Arrange the rows from the line containing "Create an empty" through the end of the rows as a numbered list, leaving out blank lines.

### Plain-text document sources
______________________________

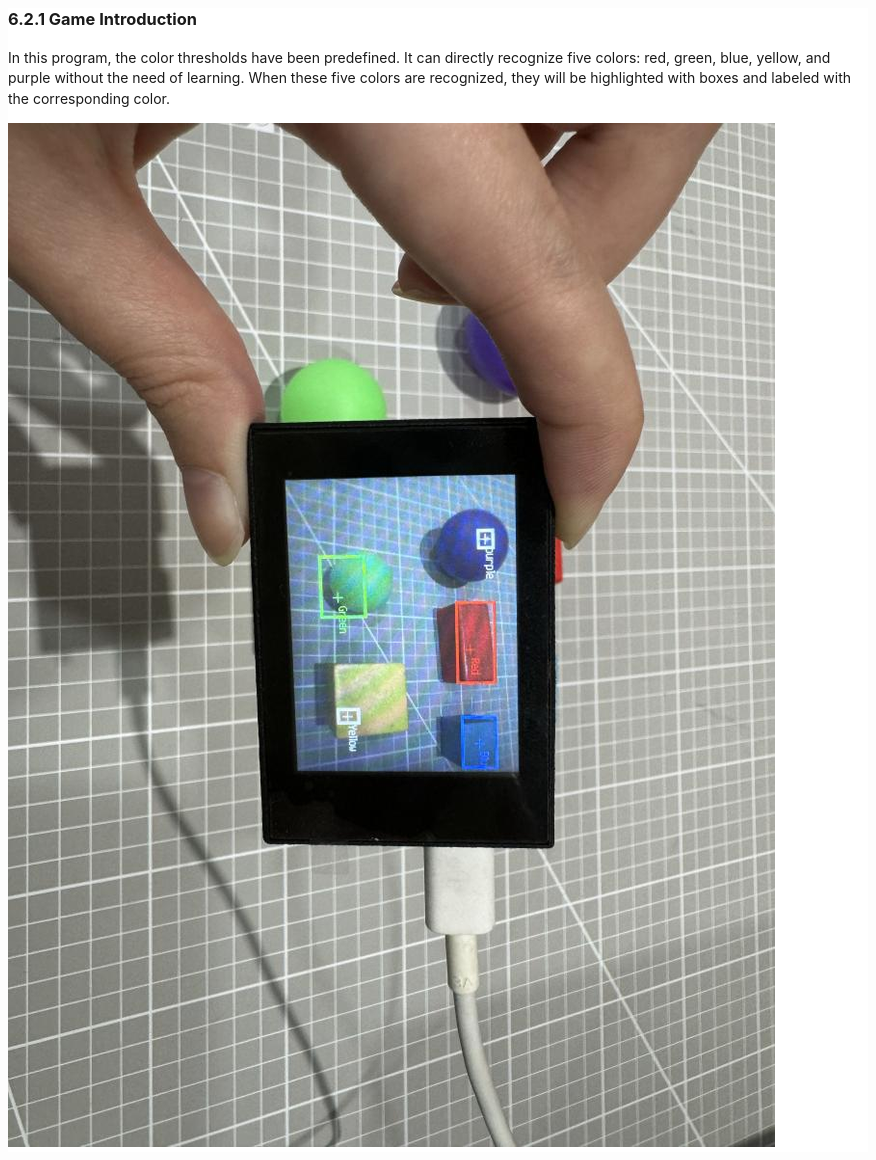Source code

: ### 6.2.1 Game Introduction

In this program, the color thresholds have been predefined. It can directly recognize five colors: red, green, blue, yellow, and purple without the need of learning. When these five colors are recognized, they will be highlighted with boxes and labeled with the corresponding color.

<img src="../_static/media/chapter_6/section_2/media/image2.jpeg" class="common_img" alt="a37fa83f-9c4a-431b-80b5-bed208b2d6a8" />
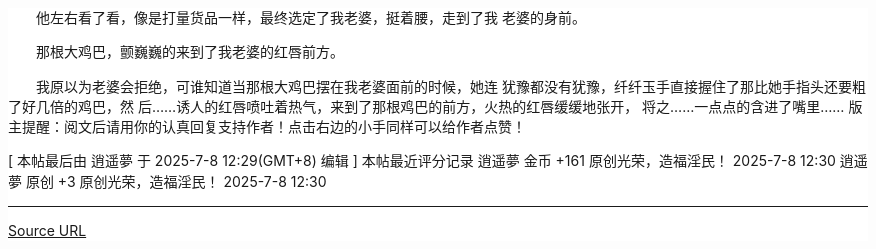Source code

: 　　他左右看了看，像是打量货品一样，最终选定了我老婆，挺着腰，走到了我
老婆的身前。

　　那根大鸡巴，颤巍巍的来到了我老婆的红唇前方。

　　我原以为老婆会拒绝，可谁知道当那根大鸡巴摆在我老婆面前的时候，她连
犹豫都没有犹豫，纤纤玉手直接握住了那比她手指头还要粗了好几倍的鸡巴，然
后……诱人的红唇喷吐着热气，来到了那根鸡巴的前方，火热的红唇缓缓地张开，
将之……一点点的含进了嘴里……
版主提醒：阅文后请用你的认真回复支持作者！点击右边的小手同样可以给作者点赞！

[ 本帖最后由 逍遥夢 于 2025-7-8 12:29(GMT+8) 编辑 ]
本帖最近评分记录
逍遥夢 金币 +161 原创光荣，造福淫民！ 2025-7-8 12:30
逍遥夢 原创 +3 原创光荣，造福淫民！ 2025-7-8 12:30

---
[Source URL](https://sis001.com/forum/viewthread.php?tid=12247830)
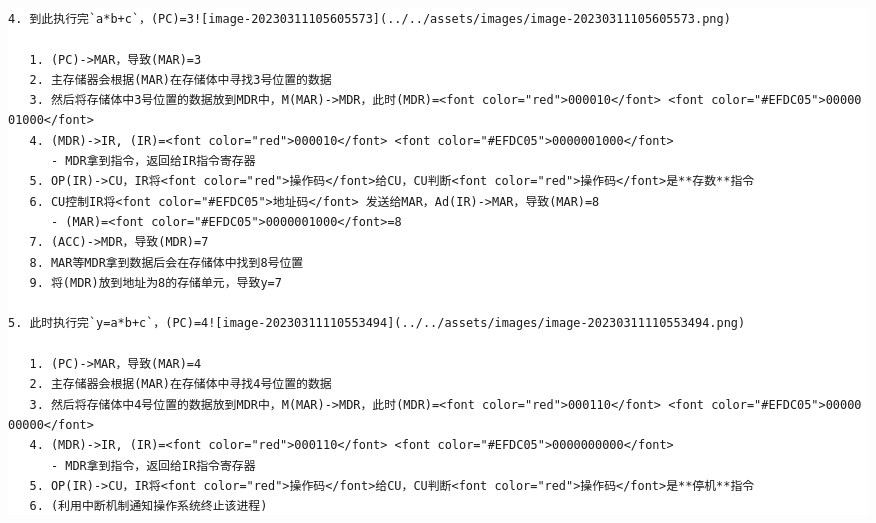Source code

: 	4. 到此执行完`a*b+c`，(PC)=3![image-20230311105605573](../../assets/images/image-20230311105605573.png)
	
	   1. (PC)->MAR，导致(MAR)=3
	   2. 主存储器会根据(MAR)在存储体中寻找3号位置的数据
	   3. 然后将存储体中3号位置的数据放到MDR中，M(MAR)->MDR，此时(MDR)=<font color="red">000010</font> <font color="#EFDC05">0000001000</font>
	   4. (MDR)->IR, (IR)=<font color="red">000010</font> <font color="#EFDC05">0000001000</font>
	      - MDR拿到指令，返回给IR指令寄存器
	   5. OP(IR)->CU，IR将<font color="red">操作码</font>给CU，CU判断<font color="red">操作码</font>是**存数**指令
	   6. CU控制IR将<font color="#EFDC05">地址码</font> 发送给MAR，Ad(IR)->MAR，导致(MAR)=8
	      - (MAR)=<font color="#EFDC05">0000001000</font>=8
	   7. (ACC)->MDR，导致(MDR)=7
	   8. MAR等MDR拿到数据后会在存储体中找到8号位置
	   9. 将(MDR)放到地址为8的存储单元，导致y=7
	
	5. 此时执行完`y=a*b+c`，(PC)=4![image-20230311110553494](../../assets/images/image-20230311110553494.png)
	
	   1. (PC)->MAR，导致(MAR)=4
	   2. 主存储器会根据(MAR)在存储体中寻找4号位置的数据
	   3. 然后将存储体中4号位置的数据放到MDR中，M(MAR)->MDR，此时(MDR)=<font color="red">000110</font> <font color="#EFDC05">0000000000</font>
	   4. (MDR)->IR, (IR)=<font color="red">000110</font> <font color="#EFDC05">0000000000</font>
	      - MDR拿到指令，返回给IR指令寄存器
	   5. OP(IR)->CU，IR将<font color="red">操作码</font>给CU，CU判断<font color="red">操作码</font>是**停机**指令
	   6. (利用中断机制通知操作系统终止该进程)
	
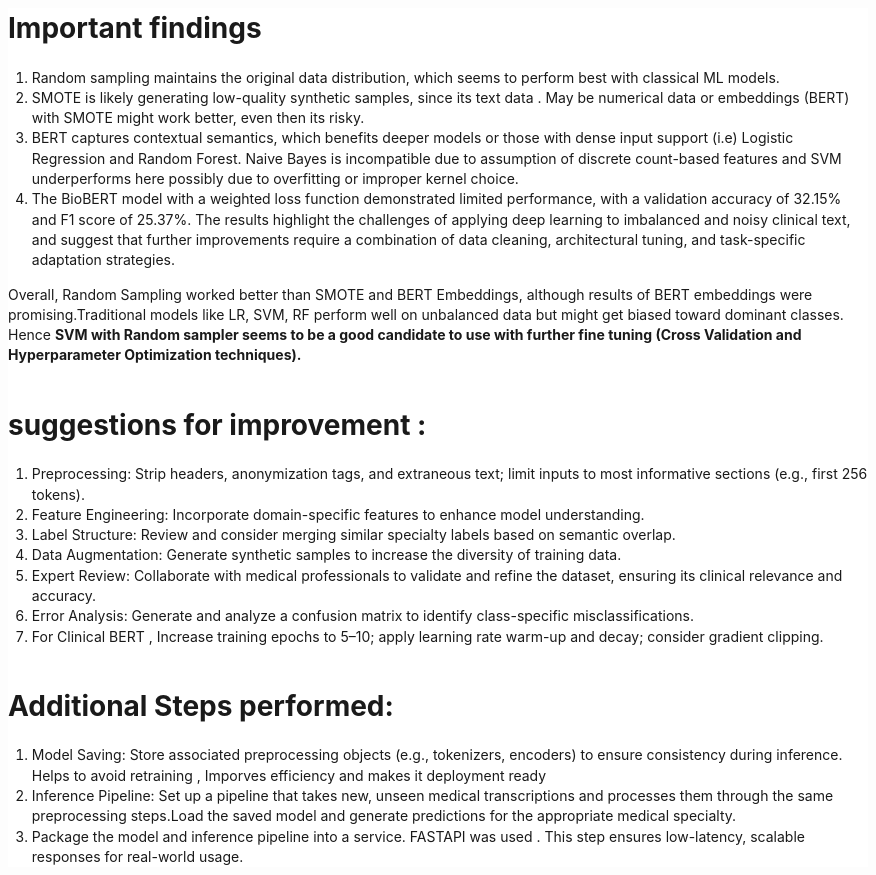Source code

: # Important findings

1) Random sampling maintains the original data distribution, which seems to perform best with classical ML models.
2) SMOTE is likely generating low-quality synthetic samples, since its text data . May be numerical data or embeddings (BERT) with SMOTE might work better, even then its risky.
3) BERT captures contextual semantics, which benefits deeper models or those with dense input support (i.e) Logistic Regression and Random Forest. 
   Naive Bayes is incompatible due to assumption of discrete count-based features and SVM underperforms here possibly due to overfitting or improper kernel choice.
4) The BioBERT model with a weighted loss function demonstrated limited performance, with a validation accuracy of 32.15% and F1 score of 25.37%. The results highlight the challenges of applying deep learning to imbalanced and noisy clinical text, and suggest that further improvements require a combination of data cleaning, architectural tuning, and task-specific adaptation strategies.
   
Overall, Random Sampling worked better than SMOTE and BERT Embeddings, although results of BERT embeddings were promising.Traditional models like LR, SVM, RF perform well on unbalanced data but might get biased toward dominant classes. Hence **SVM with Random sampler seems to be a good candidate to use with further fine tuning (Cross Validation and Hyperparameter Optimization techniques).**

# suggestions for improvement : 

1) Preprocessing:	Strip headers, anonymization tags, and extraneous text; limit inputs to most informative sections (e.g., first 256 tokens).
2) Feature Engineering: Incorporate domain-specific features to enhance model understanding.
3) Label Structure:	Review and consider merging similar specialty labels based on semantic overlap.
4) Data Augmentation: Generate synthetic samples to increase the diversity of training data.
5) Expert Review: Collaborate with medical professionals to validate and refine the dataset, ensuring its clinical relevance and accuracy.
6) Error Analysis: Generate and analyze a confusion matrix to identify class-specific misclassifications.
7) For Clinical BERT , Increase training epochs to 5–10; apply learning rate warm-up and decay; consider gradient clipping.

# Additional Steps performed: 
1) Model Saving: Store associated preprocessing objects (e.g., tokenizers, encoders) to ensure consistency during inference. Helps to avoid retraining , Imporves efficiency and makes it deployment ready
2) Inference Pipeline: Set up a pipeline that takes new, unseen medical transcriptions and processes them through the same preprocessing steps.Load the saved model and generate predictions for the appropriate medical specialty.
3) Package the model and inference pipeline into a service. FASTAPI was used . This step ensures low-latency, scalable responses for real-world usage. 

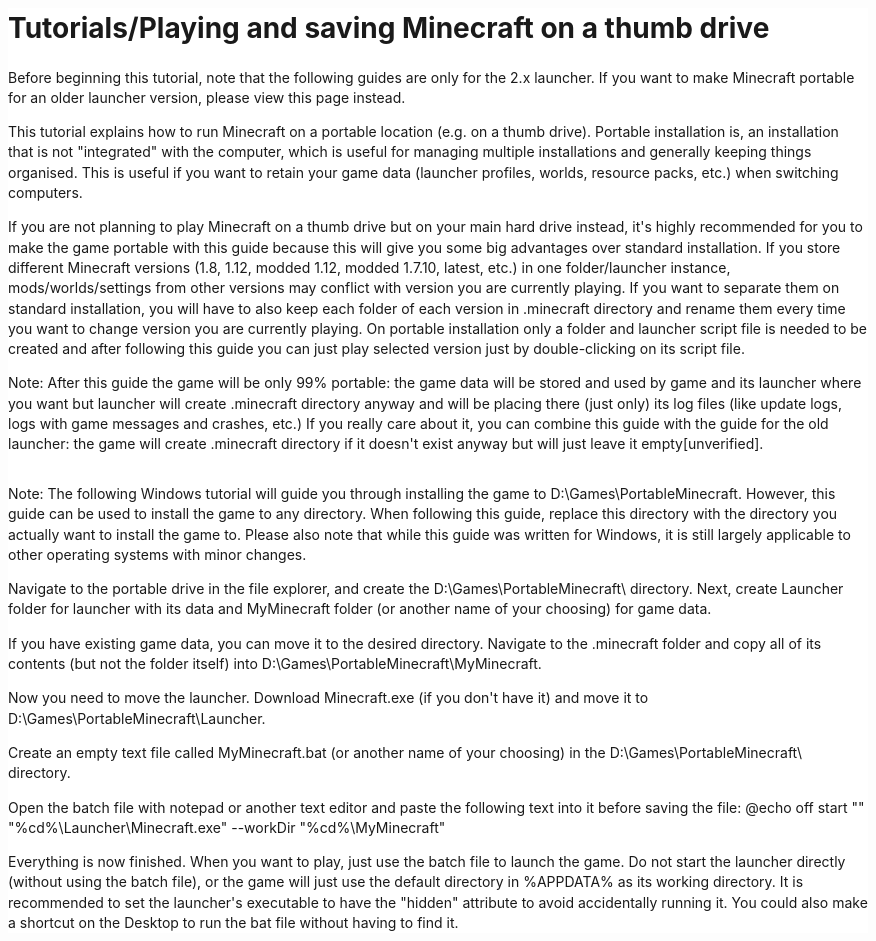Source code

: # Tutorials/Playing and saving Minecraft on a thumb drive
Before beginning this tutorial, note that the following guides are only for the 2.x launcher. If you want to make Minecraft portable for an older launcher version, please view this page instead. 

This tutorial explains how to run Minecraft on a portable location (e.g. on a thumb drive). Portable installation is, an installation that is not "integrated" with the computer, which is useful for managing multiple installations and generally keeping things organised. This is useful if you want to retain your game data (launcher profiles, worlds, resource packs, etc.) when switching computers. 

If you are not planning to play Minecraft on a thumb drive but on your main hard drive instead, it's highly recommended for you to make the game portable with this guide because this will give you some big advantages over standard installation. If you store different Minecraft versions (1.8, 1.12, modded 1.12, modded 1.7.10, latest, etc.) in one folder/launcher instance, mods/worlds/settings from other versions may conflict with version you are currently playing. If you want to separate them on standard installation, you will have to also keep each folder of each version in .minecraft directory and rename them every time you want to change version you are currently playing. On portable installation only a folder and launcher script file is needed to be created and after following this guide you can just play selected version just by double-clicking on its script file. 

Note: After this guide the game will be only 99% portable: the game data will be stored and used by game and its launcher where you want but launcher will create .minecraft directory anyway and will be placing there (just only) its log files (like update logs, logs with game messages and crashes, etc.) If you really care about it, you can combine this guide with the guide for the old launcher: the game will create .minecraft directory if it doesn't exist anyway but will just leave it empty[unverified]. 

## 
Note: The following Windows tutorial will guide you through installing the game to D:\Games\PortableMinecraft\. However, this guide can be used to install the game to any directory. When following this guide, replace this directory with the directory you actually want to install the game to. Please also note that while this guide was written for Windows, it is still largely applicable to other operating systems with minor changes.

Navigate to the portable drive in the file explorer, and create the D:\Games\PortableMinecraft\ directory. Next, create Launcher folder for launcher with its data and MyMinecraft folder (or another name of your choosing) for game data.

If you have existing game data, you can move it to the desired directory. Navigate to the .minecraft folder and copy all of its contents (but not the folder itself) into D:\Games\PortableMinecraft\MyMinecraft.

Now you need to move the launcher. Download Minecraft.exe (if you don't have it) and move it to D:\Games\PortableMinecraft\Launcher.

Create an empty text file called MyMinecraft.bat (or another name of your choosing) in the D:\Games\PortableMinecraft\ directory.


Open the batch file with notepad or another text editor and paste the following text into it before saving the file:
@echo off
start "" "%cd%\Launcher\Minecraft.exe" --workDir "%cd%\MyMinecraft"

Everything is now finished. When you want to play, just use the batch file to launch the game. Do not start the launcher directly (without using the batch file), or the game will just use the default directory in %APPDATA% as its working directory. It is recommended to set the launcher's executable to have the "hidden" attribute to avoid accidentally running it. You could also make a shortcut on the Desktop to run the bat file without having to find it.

______________________________

### ANSWER TO THE PROBLEM
1. Create an empty text file called MyMinecraft.bat (or another name of your choosing) in the D:\Games\PortableMinecraft\ directory.
2. Open the batch file with notepad or another text editor and paste the following text into it before saving the file:
3. @echo off
4. start "" "%cd%\Launcher\Minecraft.exe" --workDir "%cd%\MyMinecraft"
5. Everything is now finished. When you want to play, just use the batch file to launch the game. Do not start the launcher directly (without using the batch file), or the game will just use the default directory in %APPDATA% as its working directory. It is recommended to set the launcher's executable to have the "hidden" attribute to avoid accidentally running it. You could also make a shortcut on the Desktop to run the bat file without having to find it.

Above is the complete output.